Pavlina 2-19-2009 @ 4:12PM
All I can say is, It is no ones business how long a mother nurses.
Reply
elizabeth howell 3-01-2009 @ 12:56AM
as long as you aren't doing it in public. then as far as i'm concerned it is my business
Anne Wingate 3-02-2009 @ 1:48PM
My stepdaughter breastfed her first child until she was five months pregnant with her second. I didn't even know that was POSSIBLE. Ally, who is about two and a half, and Owen, who is four months, are both extremely healthy and happy children. Becky's only complaint was that it was impossible for her to go anywhere without Ally, because Ally refused to take a bottle under any circumstances. So she's accustomed Owen to an occasional bottle, even if it is full of breast milk.
I was never able to breastfeed past six weeks, and when I see how healthy Becky's children are, I almost envy her.

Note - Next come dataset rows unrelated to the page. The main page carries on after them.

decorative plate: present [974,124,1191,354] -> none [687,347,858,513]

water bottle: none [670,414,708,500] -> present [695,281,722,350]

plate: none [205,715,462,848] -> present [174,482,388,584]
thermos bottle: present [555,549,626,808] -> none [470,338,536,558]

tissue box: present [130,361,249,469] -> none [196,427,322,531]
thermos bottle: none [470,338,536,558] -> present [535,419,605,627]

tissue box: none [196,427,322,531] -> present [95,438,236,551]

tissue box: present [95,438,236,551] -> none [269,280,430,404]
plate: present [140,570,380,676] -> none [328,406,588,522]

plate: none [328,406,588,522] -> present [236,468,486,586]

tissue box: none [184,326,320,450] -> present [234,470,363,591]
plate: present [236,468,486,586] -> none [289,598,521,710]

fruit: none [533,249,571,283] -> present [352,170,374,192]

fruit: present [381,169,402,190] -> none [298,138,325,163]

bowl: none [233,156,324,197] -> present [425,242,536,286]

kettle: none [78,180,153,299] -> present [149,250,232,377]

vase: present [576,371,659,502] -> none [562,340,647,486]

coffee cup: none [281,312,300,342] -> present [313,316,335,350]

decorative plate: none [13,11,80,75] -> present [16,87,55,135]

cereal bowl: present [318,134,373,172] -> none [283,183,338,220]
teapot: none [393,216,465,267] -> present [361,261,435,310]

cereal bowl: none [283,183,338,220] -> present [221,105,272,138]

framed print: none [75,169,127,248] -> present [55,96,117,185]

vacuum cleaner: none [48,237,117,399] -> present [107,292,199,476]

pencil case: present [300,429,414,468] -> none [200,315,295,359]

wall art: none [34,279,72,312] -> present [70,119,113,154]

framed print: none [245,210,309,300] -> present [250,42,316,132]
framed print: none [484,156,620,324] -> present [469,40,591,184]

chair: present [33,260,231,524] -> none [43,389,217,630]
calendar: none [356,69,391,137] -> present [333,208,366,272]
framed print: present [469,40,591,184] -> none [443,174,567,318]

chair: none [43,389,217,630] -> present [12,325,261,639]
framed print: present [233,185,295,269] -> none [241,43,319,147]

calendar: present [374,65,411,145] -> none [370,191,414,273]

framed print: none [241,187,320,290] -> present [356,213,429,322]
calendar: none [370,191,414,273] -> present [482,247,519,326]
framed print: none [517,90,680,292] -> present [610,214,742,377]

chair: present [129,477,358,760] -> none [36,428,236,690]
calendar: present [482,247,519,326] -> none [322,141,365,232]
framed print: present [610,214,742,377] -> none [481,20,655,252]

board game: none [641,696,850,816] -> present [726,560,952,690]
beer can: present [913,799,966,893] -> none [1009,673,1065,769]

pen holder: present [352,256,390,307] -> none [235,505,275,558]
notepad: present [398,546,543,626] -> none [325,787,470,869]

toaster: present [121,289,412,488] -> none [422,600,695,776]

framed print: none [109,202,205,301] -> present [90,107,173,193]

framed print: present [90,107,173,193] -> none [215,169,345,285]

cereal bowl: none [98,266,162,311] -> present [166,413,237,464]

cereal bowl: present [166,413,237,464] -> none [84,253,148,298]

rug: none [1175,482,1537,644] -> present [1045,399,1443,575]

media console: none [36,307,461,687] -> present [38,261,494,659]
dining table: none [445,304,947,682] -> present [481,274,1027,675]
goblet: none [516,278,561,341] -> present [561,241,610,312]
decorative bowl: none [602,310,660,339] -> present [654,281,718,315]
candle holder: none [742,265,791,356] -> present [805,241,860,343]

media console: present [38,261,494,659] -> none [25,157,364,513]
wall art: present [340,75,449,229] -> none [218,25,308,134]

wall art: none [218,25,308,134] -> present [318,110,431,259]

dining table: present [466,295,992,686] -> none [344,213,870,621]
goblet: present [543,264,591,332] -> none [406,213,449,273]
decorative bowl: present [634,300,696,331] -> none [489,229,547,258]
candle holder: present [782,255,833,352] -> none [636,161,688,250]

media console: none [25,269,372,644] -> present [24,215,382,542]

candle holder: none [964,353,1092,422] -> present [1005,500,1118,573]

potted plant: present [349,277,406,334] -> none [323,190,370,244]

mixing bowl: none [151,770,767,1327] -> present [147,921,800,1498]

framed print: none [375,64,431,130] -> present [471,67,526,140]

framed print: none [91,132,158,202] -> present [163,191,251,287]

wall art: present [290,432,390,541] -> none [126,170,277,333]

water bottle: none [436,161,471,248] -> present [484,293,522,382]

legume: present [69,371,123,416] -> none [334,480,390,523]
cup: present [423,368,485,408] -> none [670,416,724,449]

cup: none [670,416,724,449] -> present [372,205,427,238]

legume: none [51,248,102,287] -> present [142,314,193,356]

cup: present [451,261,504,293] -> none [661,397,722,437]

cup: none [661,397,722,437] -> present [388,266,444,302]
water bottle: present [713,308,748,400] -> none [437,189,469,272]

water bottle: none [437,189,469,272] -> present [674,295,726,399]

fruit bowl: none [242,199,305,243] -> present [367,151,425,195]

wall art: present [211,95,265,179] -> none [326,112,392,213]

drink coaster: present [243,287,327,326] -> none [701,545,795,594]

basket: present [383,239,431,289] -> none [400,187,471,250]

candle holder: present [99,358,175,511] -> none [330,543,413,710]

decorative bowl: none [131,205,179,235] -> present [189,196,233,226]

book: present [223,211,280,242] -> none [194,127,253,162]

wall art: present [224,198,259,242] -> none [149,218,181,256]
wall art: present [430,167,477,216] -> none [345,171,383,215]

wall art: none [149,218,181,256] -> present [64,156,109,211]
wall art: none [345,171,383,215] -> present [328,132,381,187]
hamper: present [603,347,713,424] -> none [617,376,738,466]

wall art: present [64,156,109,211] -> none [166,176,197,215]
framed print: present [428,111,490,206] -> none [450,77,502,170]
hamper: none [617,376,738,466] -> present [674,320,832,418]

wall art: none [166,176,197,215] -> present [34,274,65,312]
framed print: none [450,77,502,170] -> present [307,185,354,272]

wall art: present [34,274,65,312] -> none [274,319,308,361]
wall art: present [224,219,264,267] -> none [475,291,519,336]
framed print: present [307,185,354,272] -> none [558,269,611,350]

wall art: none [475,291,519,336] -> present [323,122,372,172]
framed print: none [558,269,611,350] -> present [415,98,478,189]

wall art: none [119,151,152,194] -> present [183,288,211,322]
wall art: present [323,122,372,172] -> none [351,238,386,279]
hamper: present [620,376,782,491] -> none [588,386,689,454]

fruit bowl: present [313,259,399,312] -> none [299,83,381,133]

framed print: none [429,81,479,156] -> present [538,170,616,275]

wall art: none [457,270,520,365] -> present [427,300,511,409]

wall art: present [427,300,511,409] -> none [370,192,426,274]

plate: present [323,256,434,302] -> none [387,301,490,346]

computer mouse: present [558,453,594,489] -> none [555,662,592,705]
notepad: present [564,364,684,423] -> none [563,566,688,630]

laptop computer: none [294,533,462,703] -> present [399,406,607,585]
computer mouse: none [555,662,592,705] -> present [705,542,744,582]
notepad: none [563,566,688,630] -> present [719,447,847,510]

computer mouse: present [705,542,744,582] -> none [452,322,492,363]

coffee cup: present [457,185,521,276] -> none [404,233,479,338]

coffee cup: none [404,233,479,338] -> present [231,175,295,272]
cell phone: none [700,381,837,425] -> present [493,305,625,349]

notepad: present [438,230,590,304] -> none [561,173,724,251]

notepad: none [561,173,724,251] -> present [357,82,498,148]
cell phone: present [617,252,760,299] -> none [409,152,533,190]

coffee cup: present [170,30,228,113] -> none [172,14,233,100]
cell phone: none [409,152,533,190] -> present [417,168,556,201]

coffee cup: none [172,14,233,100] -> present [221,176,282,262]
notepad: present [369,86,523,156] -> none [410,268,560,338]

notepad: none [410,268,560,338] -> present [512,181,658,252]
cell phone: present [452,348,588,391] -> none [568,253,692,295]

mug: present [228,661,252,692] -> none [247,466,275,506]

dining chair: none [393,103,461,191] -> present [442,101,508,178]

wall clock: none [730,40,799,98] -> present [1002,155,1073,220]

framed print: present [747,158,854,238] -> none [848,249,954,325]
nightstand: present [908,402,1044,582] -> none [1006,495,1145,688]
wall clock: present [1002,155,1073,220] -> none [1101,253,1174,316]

TIffany 3-02-2009 @ 2:17PM
I think it is a little silly that anyone finds themselves judging someone else. I honestly agree with one of the first post about breasts being for feeding our children. However a distinction must be made. They can be for sexual purposes for your partner and for feeding your child, a totally unsexual experience. If there is any confusion between the two THEN some intervention is needed. However it is aprivate matter and perfectly healthy to continue.
I personally am expecting my first. If I am capable I will breastfeed to one year and we will see where it goes afterwards. I would have no problem breastfeeding longer. My personal cut off is 3 years, however, that is MY personal time.
We should be less concerned about breastfeeding and more concerned about the fact that we may possibly be looking at some sort of new law being enstated. Next they will tell us what hours we should be sleeping and enforcing it. SCARY what WE do for our laws.
fanpfan 3-02-2009 @ 2:20PM
I have to say as the mother of an 8 year old, that is just disgusting! I can't even begin to think of the child as an adult and wondering why mommy breastfed for such a ridiculous amount of time. What about the friends at school? Won't the child be teased forever? UH, YEAH!
brenr 3-02-2009 @ 2:50PM
The problem is the publicity of the act in this case not the act. Stay focused people. One doesn't need a camera to benefit the health and well being of a child or mother
aimee 3-02-2009 @ 2:58PM
"there have been a few studies that show that children who are breast fed beyond 18 months have a significantly higher incidence of asthma and autoimmune diseases when they're older. And there are no studies that have shown a benefit to breastfeeding beyond this age."
so...did you take the time to see who sponsored that research? did you personally go see if there wasn't research to support nursing past 18 months? did you check the survey for other correlations to allergies, like environment? did you personally seek the research funded by formula companies about how good powered milk is and research by dairy farmers about how great cow milk is for us too? think they mention anything about allergies or obesity? anyone check on the the relationship between addiction and those who choose to be numb when the child is born and the subsequent number who can't breastfeed because nature is numb and so is the baby? anyone check on the lobbyists for insurance companies that prefer cesearians?
research is a fascinating hobby. but baseless without more information.
nursed for 30 months with support from my educated father who clipped articles about the benefits since 1980, because he was proud of my mom and wanted his daughters to be wise mothers.
i understand formula has helped the hungry. but when faced with the choice between nature and manufactured product...nature will reap unmatched essential nutrients and bonding.
get over your dogma trumping nature.